For a host of reasons, some obviously anti-social and representing the worst among us but some logical and perhaps reactionary, seventy-five million Americans voted for him to continue his reign of incompetence for another four years. Most of that number are not Wear-a-Viking-Helmet-Shirtless-Assholes. Most are your neighbors. I don’t understand why they voted that way but to reduce them down to an image of a militia-wannabe with a Confederate flag is no better than the diminution of the #BLM movement to the picture of some asshole torching a CVS.

There are a lot of assholes out there but a lot more who are not assholes. You know what an asshole is: he's been our president for four years.

An asshole:

  • Shouts you down

  • Makes up facts

  • Calls people demeaning names

  • Lacks specifics

  • Is more concerned with ego than cooperation

  • Requires loyalty

  • Does everything in his power to cancel others who disagree with him

The best thing I can imagine anyone doing in the wake of Trump leaving the Oval Office is to simply not behave in any way like him.

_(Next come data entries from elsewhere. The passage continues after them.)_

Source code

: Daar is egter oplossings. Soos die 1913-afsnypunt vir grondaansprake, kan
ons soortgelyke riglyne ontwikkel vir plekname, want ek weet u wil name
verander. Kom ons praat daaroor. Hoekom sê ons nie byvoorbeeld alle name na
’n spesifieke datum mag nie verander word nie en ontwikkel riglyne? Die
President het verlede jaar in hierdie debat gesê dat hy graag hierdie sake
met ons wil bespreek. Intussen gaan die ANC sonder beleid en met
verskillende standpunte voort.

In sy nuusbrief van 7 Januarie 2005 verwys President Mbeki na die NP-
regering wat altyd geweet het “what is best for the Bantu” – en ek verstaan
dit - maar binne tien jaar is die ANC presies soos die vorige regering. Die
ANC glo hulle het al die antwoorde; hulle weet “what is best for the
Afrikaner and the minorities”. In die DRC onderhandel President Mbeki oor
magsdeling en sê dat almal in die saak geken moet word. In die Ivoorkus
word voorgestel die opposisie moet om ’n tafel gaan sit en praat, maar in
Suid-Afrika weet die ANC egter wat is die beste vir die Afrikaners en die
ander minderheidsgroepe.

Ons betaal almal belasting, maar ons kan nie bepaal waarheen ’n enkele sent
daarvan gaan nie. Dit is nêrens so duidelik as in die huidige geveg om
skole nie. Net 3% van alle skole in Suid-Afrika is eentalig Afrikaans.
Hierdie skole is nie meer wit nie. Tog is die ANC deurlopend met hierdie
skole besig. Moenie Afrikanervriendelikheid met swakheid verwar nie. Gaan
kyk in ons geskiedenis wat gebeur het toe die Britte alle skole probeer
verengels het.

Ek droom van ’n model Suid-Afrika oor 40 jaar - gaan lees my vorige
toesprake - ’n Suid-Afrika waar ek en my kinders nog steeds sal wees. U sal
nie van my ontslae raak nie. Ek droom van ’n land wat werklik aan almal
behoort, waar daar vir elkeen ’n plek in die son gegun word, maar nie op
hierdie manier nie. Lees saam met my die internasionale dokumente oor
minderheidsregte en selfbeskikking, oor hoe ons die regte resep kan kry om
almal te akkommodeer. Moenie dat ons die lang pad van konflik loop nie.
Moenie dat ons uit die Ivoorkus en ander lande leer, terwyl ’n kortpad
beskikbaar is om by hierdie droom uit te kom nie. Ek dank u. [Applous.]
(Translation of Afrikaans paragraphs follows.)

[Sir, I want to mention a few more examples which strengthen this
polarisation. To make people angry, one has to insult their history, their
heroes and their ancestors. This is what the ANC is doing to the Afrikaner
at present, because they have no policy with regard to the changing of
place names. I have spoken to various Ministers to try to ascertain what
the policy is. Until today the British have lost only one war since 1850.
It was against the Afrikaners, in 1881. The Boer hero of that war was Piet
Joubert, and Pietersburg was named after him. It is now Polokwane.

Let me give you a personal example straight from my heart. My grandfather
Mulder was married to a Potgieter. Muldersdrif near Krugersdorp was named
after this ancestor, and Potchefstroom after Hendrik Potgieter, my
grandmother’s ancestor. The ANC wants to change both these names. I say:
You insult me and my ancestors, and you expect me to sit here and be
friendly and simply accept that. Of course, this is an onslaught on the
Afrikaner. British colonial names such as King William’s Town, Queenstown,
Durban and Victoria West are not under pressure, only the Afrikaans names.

He used social media as a weapon. Don't do that.

He positioned his every argument as an emotional hot button. Don't do that.

He was often irrational and unapologetic. Don't be irrational and try to display some level of humility.

According to my former staff at the casino, I am an excellent manager. As much as I'd love to embrace that as somehow my natural inclinations and abilities, I can't. I've learned from some extraordinary bosses over my many avenues to income, from Sharon Hayes (my first school principal) to Daniel Ash (my boss at WBEZ) to Jeffrey Smith (the General Manager of the casino).

I've also learned from a few terrible managers and, in some ways, those lessons were even more valuable than the positive examples.

I believe that each of us is a sum total of the many people we encounter. I am parts of my grandfather, my mom, my wife. I am also parts of my domestic abusing first stepfather, the bullies in high school, and the manager who went out of her way to take credit for my work while complaining that I was incompetent.

Like the above statistics, the vast plurality of people in my life, summed up as they are in synthesis in my character, have been non-assholes. Most have been decent humans doing the best they can with a loaded deck and fewer chips than they would like at the felt.

So what do we learn from four years of the Orange Goblin?

The worst of us will be exactly like him.

The best of us will do our damnedest to be as far from like him as humanly possible.